La sagoma, lo spessore, la dimensione del pane sono sempre simboliche. La forma è il mezzo attraverso il quale l’uomo dialoga con il sacro. Il grande antropologo Albero M. Cirese, infatti, ci dice che “la forma non nutre: veicola informazioni e non calorie”.

Nella confezione e nella modellazione dei pani rituali si riassumono i significati simbolici e rituali di una determinata festa.

“Ogni festa ha ovviamente i suoi cibi rituali, ma il pane lo ritroviamo quasi sempre protagonista di altari e banchetti, di doni e di voti, questo pane però proprio perché deve sottolineare la particolare dimensione festiva rispetto a quella feriale, è diverso da quello quotidiano soprattutto per la forma che deve riassumere in se i significati simbolici e rituali di una determinata festa” (Giuseppina Mento)

Questa osservazione di Giuseppina Mento ci fa capire come mai noi mangiamo particolari cose in determinate feste e non in altre.

Le varie tipologie e forme del pane veicolano messaggi e significati culturali attraverso le loro forme, che possono essere svariate: geometriche, vegetali, floreali, antropomorfiche, simbologie astrali iconografie greche-romane e giudaiche-cristiane. Tutte sono il retaggio delle antiche offerte primiziali alle divinità.

Gli ingredienti del pane

Sia che sia alimento che segno il pane è sempre una combinazione di ingredienti, in base ai quali possiamo distinguere varie categorie di questo alimento:

con o senza lievito;
uso di differenti cereali nell’impasto;
aggiunta di altri ingredienti all’impasto base per distinguersi dal pane quotidiano.

Gli ingredienti possono cambiare anche a secondo di quali sono i destinatari del suo consumo, ricchi o poveri, ma anche in base alla loro simbologia, questo vale in special modo per i pani votivi e cerimoniali. Ma la caratteristica più importante da osservare, in questo contesto, è la presenza o meno del lievito, e di come e quanto è fatto lievitare il pane (orizzontalmente o verticalmente).

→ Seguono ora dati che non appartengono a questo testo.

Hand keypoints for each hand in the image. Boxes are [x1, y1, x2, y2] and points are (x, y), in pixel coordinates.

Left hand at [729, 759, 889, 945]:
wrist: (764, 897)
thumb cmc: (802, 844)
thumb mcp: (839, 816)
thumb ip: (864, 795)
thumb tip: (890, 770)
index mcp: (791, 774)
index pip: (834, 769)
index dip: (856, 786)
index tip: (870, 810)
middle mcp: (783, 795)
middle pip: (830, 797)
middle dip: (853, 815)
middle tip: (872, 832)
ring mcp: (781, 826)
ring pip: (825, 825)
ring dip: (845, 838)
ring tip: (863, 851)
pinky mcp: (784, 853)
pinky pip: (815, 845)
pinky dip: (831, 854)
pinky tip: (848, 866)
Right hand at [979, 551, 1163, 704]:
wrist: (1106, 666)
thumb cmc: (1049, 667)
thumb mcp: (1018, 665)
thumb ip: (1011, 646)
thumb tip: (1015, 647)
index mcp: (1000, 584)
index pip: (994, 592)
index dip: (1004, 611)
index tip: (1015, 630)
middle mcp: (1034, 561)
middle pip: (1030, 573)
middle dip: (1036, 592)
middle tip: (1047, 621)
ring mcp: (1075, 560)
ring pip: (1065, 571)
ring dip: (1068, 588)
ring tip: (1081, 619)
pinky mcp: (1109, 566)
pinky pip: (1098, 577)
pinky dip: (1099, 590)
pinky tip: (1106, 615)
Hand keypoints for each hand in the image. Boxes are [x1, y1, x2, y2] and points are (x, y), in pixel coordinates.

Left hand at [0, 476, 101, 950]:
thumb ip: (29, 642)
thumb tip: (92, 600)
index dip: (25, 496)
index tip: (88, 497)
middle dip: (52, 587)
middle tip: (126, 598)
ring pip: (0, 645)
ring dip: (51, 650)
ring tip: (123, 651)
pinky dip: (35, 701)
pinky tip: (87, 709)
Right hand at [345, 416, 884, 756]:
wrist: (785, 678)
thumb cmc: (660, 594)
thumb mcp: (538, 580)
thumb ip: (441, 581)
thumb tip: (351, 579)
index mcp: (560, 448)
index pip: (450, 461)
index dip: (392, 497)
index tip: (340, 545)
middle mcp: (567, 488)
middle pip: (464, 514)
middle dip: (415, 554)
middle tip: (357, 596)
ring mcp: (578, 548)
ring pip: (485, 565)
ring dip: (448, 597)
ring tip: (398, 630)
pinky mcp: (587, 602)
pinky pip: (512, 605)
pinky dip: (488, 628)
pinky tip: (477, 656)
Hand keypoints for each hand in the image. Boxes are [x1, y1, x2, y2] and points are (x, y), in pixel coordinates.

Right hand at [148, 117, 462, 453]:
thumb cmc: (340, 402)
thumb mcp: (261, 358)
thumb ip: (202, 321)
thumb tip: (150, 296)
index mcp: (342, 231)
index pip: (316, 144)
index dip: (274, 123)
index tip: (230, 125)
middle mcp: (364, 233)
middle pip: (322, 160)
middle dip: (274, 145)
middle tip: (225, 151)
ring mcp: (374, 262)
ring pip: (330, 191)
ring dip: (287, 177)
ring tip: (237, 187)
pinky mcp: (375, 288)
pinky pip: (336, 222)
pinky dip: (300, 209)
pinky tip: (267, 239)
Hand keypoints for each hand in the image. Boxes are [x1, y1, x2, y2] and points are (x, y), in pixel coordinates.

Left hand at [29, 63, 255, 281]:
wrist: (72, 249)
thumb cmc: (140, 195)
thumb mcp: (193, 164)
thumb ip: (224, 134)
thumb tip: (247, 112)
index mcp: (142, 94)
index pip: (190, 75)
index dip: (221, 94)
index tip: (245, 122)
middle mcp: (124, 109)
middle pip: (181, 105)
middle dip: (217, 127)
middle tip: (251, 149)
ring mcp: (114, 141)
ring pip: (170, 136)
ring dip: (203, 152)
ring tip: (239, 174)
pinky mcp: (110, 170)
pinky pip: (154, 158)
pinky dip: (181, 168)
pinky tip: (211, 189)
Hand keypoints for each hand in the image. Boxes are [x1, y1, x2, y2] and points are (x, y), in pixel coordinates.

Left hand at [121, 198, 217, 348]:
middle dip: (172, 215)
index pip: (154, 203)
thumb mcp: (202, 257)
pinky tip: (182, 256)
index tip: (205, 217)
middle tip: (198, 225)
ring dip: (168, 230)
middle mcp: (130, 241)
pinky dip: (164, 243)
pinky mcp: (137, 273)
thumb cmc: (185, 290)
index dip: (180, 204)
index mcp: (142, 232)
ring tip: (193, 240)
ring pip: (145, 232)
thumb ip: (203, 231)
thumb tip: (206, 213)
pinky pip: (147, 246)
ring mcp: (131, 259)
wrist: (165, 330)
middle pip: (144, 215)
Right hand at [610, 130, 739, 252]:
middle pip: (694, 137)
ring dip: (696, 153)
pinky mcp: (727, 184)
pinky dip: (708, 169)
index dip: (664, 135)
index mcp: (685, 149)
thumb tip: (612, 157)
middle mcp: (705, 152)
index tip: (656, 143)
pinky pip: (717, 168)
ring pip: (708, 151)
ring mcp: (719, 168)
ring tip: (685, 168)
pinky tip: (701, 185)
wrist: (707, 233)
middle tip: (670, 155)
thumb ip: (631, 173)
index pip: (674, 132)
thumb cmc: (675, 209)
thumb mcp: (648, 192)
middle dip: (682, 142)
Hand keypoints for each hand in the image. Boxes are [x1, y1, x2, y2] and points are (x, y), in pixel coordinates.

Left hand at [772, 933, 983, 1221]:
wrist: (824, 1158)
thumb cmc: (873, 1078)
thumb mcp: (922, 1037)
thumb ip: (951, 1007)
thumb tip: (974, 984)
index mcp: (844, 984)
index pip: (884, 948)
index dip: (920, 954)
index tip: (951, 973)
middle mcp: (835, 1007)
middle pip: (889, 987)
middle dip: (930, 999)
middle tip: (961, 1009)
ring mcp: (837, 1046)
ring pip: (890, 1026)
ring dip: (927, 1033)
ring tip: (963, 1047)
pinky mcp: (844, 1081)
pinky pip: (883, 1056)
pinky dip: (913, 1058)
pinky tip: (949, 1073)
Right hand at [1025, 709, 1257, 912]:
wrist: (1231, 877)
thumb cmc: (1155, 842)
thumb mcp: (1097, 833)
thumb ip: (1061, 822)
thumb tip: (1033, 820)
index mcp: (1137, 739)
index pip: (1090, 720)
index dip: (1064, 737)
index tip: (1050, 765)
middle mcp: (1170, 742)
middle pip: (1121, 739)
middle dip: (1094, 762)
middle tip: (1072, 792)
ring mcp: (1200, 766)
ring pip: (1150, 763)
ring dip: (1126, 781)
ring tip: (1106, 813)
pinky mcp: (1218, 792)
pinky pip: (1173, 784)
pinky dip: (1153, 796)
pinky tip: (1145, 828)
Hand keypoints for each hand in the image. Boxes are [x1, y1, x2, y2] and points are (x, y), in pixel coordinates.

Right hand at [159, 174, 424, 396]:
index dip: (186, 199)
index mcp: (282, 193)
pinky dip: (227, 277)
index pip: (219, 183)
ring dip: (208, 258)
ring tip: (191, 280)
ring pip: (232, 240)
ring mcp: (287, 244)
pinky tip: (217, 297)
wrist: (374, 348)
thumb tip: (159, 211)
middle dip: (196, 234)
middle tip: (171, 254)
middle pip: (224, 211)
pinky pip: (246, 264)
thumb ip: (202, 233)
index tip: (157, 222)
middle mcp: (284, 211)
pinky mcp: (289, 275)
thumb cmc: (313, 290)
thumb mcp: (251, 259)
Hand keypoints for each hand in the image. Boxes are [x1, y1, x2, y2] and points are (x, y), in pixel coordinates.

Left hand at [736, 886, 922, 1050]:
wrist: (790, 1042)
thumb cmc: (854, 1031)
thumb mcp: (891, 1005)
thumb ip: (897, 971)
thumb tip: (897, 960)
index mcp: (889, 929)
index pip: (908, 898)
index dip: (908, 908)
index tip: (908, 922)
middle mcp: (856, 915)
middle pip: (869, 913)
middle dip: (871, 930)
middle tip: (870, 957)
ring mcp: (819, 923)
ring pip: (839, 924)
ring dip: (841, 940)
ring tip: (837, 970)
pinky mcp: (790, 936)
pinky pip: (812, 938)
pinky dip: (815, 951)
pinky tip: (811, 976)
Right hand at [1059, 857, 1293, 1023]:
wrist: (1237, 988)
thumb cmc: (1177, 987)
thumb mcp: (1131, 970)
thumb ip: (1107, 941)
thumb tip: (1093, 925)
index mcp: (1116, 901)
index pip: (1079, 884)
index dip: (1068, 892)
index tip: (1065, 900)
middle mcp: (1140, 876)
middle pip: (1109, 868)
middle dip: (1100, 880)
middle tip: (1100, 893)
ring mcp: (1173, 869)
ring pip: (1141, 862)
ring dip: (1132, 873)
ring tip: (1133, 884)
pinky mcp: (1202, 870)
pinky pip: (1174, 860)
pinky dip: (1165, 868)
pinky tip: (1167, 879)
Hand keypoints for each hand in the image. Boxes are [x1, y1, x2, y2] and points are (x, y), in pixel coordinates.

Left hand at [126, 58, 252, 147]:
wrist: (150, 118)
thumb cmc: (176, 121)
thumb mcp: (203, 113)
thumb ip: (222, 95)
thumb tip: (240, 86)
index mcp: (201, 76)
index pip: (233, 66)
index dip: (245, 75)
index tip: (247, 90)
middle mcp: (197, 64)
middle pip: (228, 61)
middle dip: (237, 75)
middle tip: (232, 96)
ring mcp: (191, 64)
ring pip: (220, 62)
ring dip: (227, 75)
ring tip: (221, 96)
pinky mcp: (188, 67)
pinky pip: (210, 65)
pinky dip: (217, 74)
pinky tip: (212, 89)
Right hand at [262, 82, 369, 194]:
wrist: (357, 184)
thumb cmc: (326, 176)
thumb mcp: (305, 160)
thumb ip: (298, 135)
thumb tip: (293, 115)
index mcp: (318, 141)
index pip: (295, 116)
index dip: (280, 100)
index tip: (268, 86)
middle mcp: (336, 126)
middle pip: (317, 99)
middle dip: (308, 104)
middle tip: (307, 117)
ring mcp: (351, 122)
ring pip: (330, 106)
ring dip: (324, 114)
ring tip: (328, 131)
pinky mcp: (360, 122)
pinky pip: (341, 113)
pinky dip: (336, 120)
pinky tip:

Dal quadro appena descritto è facile capire come il pane influenzi una cucina, ecco perché quando cambiamo gli ingredienti, le tecnologie della cottura e la preparazione del pane, vengono compromessi e cambiano non solo le relazioni sociali, ma anche la produzione agraria, la salute e la cultura stessa.

Sicuramente questa breve disamina non esaurisce il discorso infinito sul pane, ma è un inizio per cominciare ad affrontare un tema tanto complesso e spesso sottovalutato.

.

* Antropologa dell’alimentazione, apicoltrice, è stata direttrice scientifica del Museo della Civiltà contadina e dell’Ulivo di Pastena (Frosinone).  
Articolo pubblicato anche su evoluzioneculturale.it
DA LEGGERE

Facciamo il pane insieme

Alla ricerca del pane della dea (Micaela Balìce)

L’arte di fare il pane in casa (Maria Delli Quadri)

Il gesto del pane (Rosaria Gasparro)

APPUNTAMENTO

Domenica 15 marzo, laboratorio del pane (con pasta madre) al Cinema Palazzo

Commenti

  1. Daniela Cavallo dice

    13 Marzo 2015 alle 08:29

    Il pane: cibo e segno.

    Chi lo fa, lo impasta, lo vede lievitare, gli dà una forma per poi cuocerlo , sa o meglio sente che il pane non è solo cibo, ma ha in sé e trasmette significati che vanno oltre il semplice alimento.